## TASK GOAL
In the records below, tally the lines that contain the word "sure" and give only that number.

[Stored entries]
▽

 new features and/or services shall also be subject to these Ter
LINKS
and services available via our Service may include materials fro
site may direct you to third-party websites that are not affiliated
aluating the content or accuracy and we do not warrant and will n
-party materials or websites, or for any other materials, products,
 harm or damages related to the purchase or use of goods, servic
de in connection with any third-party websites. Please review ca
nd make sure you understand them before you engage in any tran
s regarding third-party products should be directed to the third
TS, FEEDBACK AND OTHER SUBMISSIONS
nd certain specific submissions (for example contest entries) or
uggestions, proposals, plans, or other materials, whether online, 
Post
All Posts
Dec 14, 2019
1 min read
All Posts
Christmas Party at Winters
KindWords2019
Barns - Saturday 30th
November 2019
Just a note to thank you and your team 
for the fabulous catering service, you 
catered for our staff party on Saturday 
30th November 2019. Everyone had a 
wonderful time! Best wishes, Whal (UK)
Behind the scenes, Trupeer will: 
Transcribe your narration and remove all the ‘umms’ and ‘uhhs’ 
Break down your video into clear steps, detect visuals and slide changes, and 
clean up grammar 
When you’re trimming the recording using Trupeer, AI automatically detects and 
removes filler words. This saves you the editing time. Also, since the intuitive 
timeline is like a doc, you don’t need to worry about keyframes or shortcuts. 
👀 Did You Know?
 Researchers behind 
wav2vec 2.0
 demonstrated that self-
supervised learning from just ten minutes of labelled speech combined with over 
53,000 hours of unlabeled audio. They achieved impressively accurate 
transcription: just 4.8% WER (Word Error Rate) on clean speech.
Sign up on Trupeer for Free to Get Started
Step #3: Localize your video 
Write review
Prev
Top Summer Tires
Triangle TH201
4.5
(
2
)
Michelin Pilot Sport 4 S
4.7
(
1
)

△
▽

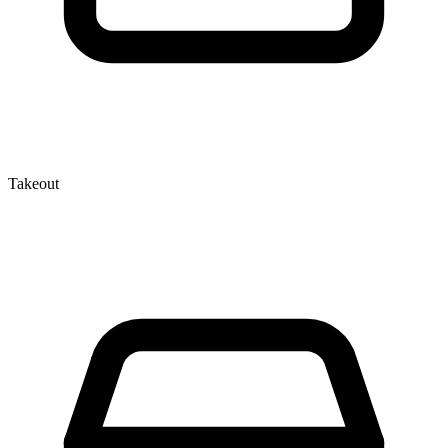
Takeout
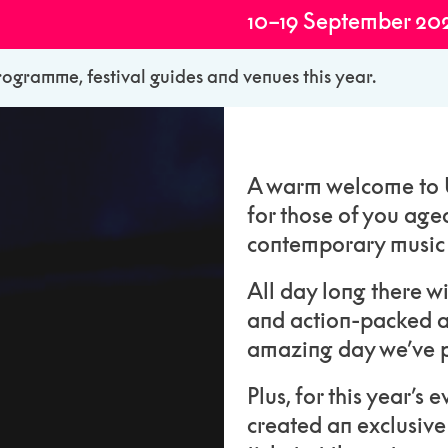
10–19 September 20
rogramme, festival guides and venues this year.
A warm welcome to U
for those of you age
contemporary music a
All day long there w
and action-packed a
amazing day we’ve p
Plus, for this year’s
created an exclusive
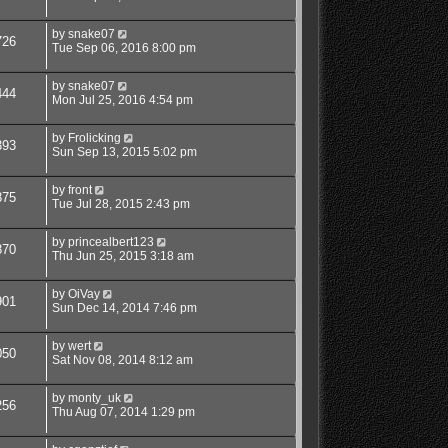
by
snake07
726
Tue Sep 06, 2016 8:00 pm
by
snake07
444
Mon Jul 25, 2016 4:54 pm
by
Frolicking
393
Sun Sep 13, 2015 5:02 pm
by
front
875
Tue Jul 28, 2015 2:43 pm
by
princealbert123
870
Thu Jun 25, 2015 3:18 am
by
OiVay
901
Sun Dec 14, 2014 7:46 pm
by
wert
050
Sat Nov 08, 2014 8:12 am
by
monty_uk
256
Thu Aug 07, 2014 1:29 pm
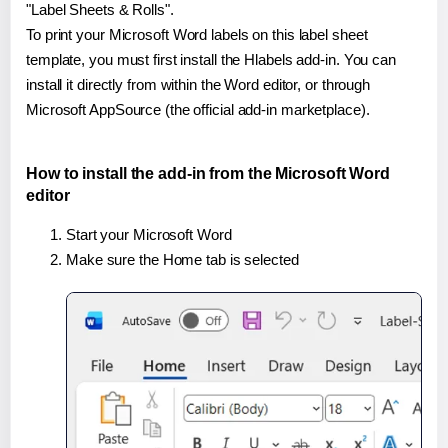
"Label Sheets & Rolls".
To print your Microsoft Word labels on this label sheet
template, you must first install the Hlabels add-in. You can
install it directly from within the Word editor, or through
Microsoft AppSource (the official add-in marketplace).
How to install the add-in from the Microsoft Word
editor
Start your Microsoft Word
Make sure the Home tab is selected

△

## TASK SOLUTION
2